Listed records section start
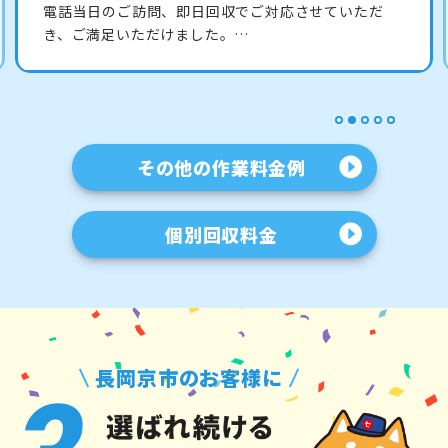
すぐに家がスッキリして助かったと喜んでいただけま
した。…
1
2
3
4
5
その他の作業料金例
個別回収料金
長岡京市のお客様に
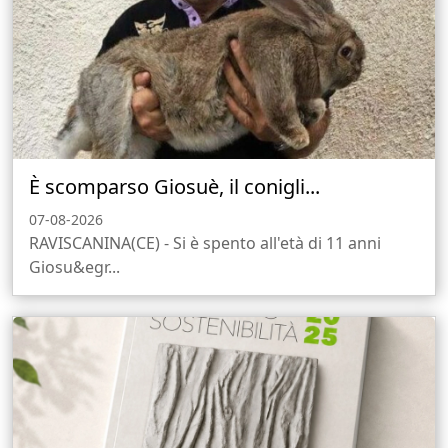
È scomparso Giosuè, il conigli...
07-08-2026
RAVISCANINA(CE) - Si è spento all'età di 11 anni
Giosu&egr...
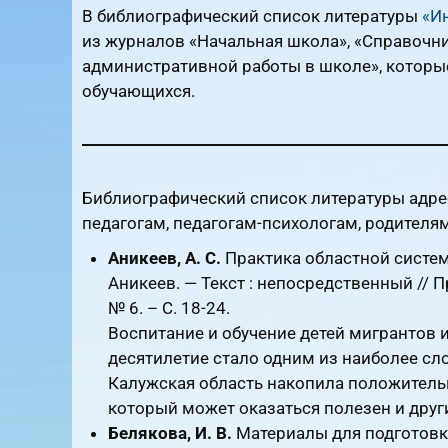
В библиографический список литературы
«И
из журналов «Начальная школа», «Справочни
административной работы в школе», которые
обучающихся.
Библиографический список литературы адре
педагогам, педагогам-психологам, родителям
Аникеев, А. С.
Практика областной систем
Аникеев. — Текст : непосредственный // 
№ 6. – С. 18-24.
Воспитание и обучение детей мигрантов 
десятилетие стало одним из наиболее с
Калужская область накопила положитель
который может оказаться полезен и дру
Белякова, И. В.
Материалы для подготовк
Listed records section end
- What to work on:
Would you retype the lines of the data above, from the one holding "Аникеев, А. С." through its final line, exactly and without adding any other line?

- Your response:
Аникеев, А. С.
Практика областной систем
Аникеев. — Текст : непосредственный // 
№ 6. – С. 18-24.
Воспитание и обучение детей мигрантов 
десятилетие стало одним из наиболее с
Калужская область накопила положитель
который может оказаться полезен и дру
Белякова, И. В.
Материалы для подготовк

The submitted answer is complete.